= TEKS BACAAN =
────────────────────────────────────────

Djamaluddin terpaksa menggantikan namanya demi menulis pada jaman Kolonial Belanda. Keinginan untuk menulis tersebut Djamaluddin memilih berhenti menjadi dokter sekolah Stovia Jakarta. Kemudian melanjutkan pendidikan ke Jerman tentang Jurnalistik.
Laporan : Julnadi Inderapura, Sawahlunto
Ranji Djamaluddin, A.N. Datuak Maharajo Sutan |
Rabu, 7 Februari 2018 siang rumah Kelahiran Adinegoro terlihat tampak sibuk. Rumah Gadang kelahiran Adinegoro hanya tinggal sisa tangga rumah tembok. Selin itu rumah gadang Adinegoro hanya tinggal pondasi tempat penjanggah tiang-tiang rumah gadang. Sebab, rumah gadang Adinegoro merupakan rumah panggung. Namun bekas bangun rumah tersebut telah di tanami bunga-bunga. Rumah Gadang Adinegoro tersebut masih meninggalkan kisah bagi keluarga dan masyarakat sekitar.
Adinegoro dan Muhammad Yamin adalah saudara se ayah dan lain ibu. Adinegoro dilahirkan di Talawi 14 Agustus 1904 dan meninggal 8 Januari 1967. Adinegoro memiliki suku orang Talawi menyebutnya suku Sambuang. Kemudian diikuti dengan nama kampuang Adinegoro yakin Konono, maka suku Adinegoro adalah Katapang Konono.
Rumah Gadang Adinegoro tersebut pada tahun 1805-1838 pernah dibakar akibat perang Padri. Kemudian keluarga bersar Adinegoro mengungsi hingga perang usai. Namun setelah perang Padri usai keluarga kembali membangun rumah gadang. Sampai rumah gadang tersebut kondisi tidak layak dengan atap yang telah bocor kemudian dindingnya telah miring serta lantai telah bolong. Kondisi rumah yang sudah tua tersebut sehingga rumah kelahiran Adinegoro di robohkan sejak dua tahun silam.

────────────────────────────────────────

= DATA TERSEDIA =
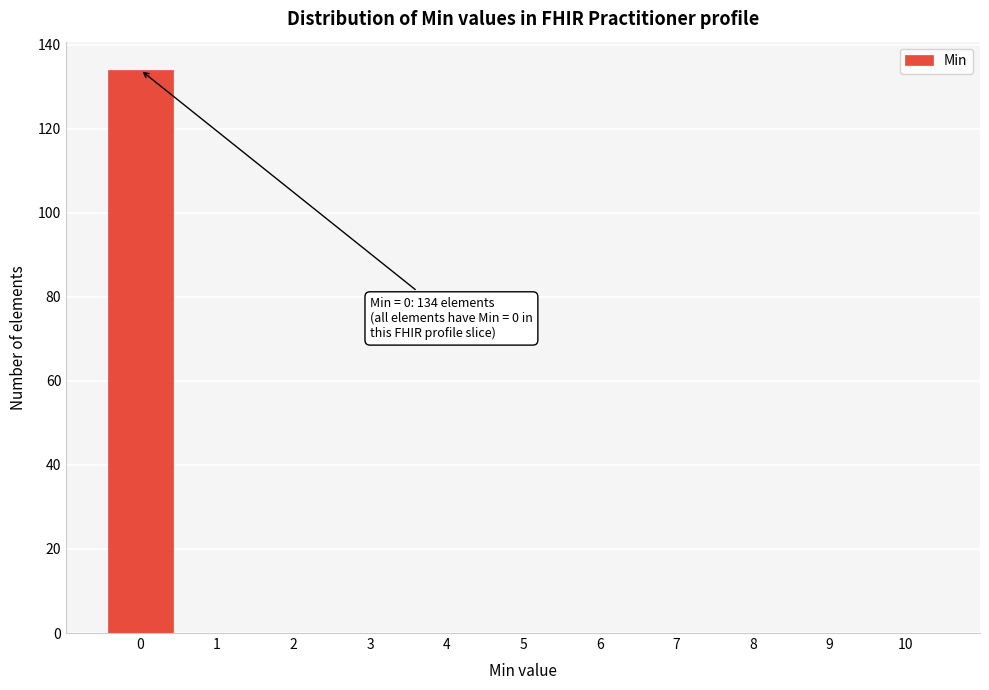

Reading left to right, extract all data points from this chart.

0=134	1=0	2=0	3=0	4=0	5=0	6=0	7=0	8=0	9=0	10=0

────────────────────────────────────────

= TUGAS 1 =
Menurut teks tentang rumah kelahiran Adinegoro, di mana dan kapan Adinegoro dilahirkan?
= TUGAS 2 =
Terjemahkan kalimat "Adinegoro dan Muhammad Yamin adalah saudara se ayah dan lain ibu." dari teks tentang rumah kelahiran Adinegoro ke dalam bahasa Inggris.
= TUGAS 3 =
Lanjutkan teks tentang rumah kelahiran Adinegoro mulai dari sesudah kalimat terakhirnya.

= JAWABAN 1 =
Adinegoro dilahirkan di Talawi pada 14 Agustus 1904.

= JAWABAN 2 =
Adinegoro and Muhammad Yamin were half-brothers, sharing the same father but having different mothers.

= JAWABAN 3 =
Medriyal Alam Syah, 54, adalah seorang cucu dari Adinegoro menyebutkan bahwa Adinegoro merupakan nama samaran bagi Djamaluddin. Nama tersebut sengaja dibuat ketika sekolah di Stovia Jakarta, usai menamatkan pendidikan di INS Kayutanam. Djamaluddin seorang penulis dan tidak dibenarkan untuk menulis pada jaman penjajahan Kolonial Belanda. Sehingga nama Djamaluddin yang bergelar Datuak Majo Sutan diubah menjadi Adinegoro sewaktu sekolah di Stovia Jakarta.
Namun, Djamaluddin tidak tamat sekolah di Stovia merupakan sekolah kedokteran, kemudian Djamaluddin hijrah sekolah ke Jerman. Djamaluddin menyelesaikan sekolah Jurnalistik di Jerman dan membawa perubahan terhadap Jurnalistik di Indonesia. Bahkan pada konferensi meja bundar di Jerman, Djamaluddin merupakan wartawan satunya yang melakukan peliputan.
Selain itu, Djamaluddin yang akrab disapa Uddin semasa kecil suka memancing ikan dan belut di sawah. Kemudian teman akrab semasa Djamaluddin adalah Munok. Sehingga sewaktu pulang kampung dari Jakarta orang yang pertama dicari alah Munok sekaligus hadiah atau oleh-oleh yang dibawa berupa cerutu dan kaim sarung. Ada pula benda benda merah seperti glas cantik buatan Belanda dan saat ini buah tangan yang dibawa Djamaluddin masih tersisa di rumah gadang. Saat ini rumah tersebut di huni oleh Iriswati Alam Syah, 78, cucu perempuan Djamaluddin.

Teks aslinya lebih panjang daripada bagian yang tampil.